• PAGE TEXT:
The SIMD registers: mm, xmm and ymm can be used if they are present. They are part of the instruction set extensions. You can check CPUID for what extensions are present on the CPU and then select the best available instruction set extension. If you dont do that you are missing the true power of the CPU, which is SIMD and it's wide registers up to 256 bit.
It filters image data for compression and uses the best register set available. This code will run on 386 but will use newer registers if they are available.
It has implementations for 80386 asm, MMX, SSE2 and PB (for none x86 CPU's) all of them implemented in 32bit and 64bit.
Only downside: It's a lot of code for all the implementations for just a simple small procedure.
Code: Select all
Global Tsi_MmxSupported.i
Global Tsi_Sse2Supported.i
Procedure.i Tsi_IsCpuidSupported()
!pushfd
!pop eax
!mov edx,eax
!xor eax,$00200000
!push eax
!popfd
!pushfd
!pop eax
!xor eax,edx
!jne Tsi_IsCpuidSupported_Supported
!xor eax,eax
ProcedureReturn
!Tsi_IsCpuidSupported_Supported:
!mov eax,1
ProcedureReturn
EndProcedure
Procedure.i Tsi_IsMmxSupported()

• INFORMATION SHOWN:
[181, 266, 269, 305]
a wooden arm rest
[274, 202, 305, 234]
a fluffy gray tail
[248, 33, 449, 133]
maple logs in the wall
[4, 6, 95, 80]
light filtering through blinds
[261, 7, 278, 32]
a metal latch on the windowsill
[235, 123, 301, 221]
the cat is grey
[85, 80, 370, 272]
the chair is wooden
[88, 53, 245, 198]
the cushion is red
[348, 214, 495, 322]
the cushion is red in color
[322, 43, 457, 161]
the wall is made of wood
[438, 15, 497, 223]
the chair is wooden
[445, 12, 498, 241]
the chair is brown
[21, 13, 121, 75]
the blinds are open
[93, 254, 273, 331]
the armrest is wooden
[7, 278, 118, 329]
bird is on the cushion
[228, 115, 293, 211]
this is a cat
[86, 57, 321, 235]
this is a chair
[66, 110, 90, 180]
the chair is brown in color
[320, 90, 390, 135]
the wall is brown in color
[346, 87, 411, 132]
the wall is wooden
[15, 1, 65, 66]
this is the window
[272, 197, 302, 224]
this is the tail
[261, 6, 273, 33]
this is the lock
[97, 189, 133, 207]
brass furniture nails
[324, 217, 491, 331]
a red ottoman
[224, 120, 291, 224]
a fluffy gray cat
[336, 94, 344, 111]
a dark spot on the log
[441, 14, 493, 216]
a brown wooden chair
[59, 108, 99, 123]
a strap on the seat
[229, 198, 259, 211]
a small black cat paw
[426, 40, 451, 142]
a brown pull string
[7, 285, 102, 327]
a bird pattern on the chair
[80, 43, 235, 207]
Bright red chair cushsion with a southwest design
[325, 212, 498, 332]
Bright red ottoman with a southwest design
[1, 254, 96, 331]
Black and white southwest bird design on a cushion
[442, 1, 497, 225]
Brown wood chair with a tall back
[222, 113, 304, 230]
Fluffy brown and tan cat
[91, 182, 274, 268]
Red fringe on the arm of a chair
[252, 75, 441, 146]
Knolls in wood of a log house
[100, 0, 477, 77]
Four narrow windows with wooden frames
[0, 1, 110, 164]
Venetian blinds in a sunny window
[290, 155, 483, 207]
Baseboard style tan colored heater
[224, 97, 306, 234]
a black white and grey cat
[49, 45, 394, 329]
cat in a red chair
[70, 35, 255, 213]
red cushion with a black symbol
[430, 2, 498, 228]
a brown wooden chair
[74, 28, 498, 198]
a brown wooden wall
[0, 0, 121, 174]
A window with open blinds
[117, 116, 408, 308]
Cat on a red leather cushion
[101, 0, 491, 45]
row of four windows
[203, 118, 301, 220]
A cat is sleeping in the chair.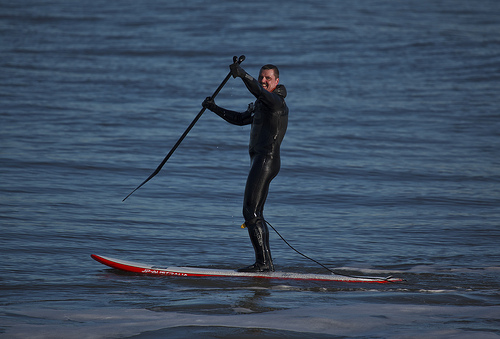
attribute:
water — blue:
[3, 5, 500, 333]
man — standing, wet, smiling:
[206, 44, 305, 271]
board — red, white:
[88, 247, 408, 288]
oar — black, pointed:
[115, 49, 250, 205]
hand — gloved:
[222, 47, 247, 81]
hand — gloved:
[200, 92, 217, 114]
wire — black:
[260, 213, 399, 281]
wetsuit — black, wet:
[219, 81, 290, 271]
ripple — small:
[320, 262, 496, 300]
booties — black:
[242, 235, 280, 275]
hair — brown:
[262, 63, 282, 76]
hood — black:
[274, 83, 290, 98]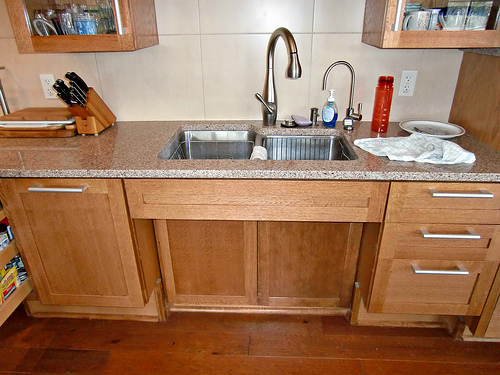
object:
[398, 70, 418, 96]
outlet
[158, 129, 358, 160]
sink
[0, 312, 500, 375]
floor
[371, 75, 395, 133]
water bottle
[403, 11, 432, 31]
mug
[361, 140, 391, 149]
ground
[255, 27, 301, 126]
faucet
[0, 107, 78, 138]
boards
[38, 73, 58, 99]
outlet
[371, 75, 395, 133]
bottle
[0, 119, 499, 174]
counter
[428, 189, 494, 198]
handle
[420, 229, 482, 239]
handle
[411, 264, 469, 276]
handle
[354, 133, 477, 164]
rag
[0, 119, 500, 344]
cabinet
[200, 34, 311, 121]
tile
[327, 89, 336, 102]
hand pump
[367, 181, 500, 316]
drawer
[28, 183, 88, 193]
handle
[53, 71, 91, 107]
kitchen knives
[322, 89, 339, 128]
bottle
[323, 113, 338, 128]
hand soap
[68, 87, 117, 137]
block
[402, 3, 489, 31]
cups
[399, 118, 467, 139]
plate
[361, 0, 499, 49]
cabinet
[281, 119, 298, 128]
sink stopper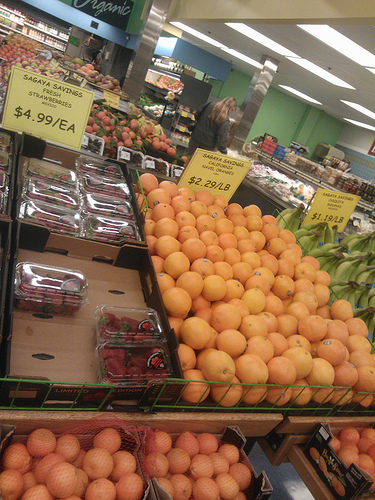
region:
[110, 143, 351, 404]
oranges on display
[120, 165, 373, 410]
oranges on the shelf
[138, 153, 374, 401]
a pile of oranges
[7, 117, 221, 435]
strawberries on a shelf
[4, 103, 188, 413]
strawberries that are for sale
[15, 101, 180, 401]
strawberries in clear containers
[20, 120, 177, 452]
strawberries that are in a store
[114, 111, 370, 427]
oranges in a store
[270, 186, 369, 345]
bananas that are in a store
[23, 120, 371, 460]
fruits that are on display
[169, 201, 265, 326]
a pile of oranges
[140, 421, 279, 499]
oranges inside a rectangle box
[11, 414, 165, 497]
oranges in plastic mesh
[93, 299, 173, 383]
strawberries inside clear plastic containers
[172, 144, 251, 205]
yellow sign with black letters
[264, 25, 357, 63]
bright florescent lighting in the ceiling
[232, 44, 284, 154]
square steel covered beam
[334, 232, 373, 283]
lots of banana bunches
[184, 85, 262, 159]
lady with gray sweater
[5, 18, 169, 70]
fruits inside a supermarket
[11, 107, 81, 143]
A price written as "$4.99/EA"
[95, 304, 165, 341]
A pack of strawberries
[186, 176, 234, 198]
A price written as "$2.99/LB"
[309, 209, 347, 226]
A price written as "$1.19/LB"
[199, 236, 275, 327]
A group of oranges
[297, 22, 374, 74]
A big wall light.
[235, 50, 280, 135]
A big steel pillar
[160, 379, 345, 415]
A green fencing material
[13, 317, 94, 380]
A cardboard plane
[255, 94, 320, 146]
A big green wall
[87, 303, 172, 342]
a conatiner of red strawberries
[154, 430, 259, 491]
a bag of yellow lemons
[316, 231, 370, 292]
a row of yellow bananas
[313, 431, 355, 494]
a box with fruit in it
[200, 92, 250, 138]
a woman shopping in a store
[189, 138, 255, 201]
a sign with the price of the fruit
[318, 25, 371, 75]
lights in the ceiling of the store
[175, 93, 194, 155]
a rack with food on it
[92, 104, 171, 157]
fruit piled on a table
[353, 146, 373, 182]
tile on the wall of the store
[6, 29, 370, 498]
Produce in a grocery store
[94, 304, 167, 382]
Strawberries in a grocery store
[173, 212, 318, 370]
Oranges in a grocery store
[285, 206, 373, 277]
Bananas in a grocery store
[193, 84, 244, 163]
A woman in a grocery store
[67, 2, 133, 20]
A sign that says Organic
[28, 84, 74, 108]
A sign that says Fresh Strawberries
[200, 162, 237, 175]
A sign that says Naval Oranges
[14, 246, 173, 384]
Three packs of strawberries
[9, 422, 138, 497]
A bag of oranges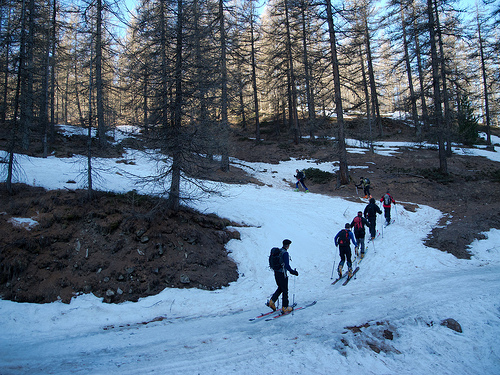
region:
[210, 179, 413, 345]
people walking in the snow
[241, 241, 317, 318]
man in the back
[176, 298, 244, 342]
white snow on the ground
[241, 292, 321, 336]
skis beneath the man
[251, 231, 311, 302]
man with a backpack on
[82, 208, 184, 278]
brown dirt below tree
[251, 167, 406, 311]
people walking up the hill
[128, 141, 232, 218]
tree with no leaves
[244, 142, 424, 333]
six people walking in a line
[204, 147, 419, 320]
group of people wearing skis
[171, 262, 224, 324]
part of a ground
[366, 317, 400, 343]
part of some stones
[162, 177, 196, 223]
stem of a tree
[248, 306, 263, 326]
part of a slider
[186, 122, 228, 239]
part of some branches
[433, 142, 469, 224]
part of a ground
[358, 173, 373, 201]
Person skiing up the hill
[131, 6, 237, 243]
A tree with no leaves.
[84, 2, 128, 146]
A tree with no leaves.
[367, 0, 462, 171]
A tree with no leaves.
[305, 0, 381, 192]
A tree with no leaves.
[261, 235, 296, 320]
a man in the snow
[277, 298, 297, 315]
a brown boot on the man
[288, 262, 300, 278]
a black glove on the man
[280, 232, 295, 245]
a black hat on the man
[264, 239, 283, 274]
a backpack on the man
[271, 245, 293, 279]
a coat on the man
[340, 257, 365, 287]
a ski on the snow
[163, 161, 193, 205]
the trunk of a tree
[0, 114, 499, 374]
white snow on the ground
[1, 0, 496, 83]
a clear blue sky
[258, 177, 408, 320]
a line of skiiers going along the hill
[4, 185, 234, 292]
some dirt to the left of the snow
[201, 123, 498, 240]
patches of dirt on the right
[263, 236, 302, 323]
the skiier at the end of the line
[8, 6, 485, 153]
a group of leafless trees in the forest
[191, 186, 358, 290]
more snow on the ground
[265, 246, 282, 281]
the backpack on the last man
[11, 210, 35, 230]
some snow on the dirt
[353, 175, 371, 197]
the first person in line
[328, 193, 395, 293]
a straight line of skiiers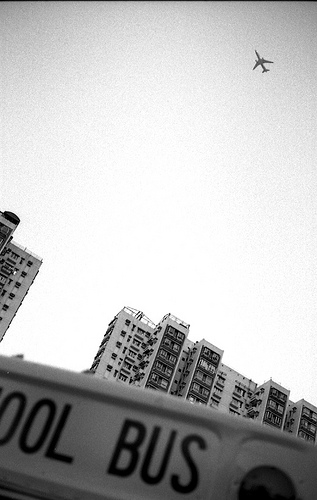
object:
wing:
[261, 56, 273, 65]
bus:
[0, 352, 316, 498]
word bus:
[108, 419, 208, 493]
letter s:
[171, 433, 207, 494]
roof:
[122, 306, 153, 329]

• WHAT TO PRODUCE:
Transcribe everything in the post on SIMD registers from "The SIMD registers: mm, xmm" down to "simple small procedure.". The records are separate material, independent of the post on SIMD registers.

• OUTPUT:
The SIMD registers: mm, xmm and ymm can be used if they are present. They are part of the instruction set extensions. You can check CPUID for what extensions are present on the CPU and then select the best available instruction set extension. If you dont do that you are missing the true power of the CPU, which is SIMD and it's wide registers up to 256 bit.
It filters image data for compression and uses the best register set available. This code will run on 386 but will use newer registers if they are available.
It has implementations for 80386 asm, MMX, SSE2 and PB (for none x86 CPU's) all of them implemented in 32bit and 64bit.
Only downside: It's a lot of code for all the implementations for just a simple small procedure.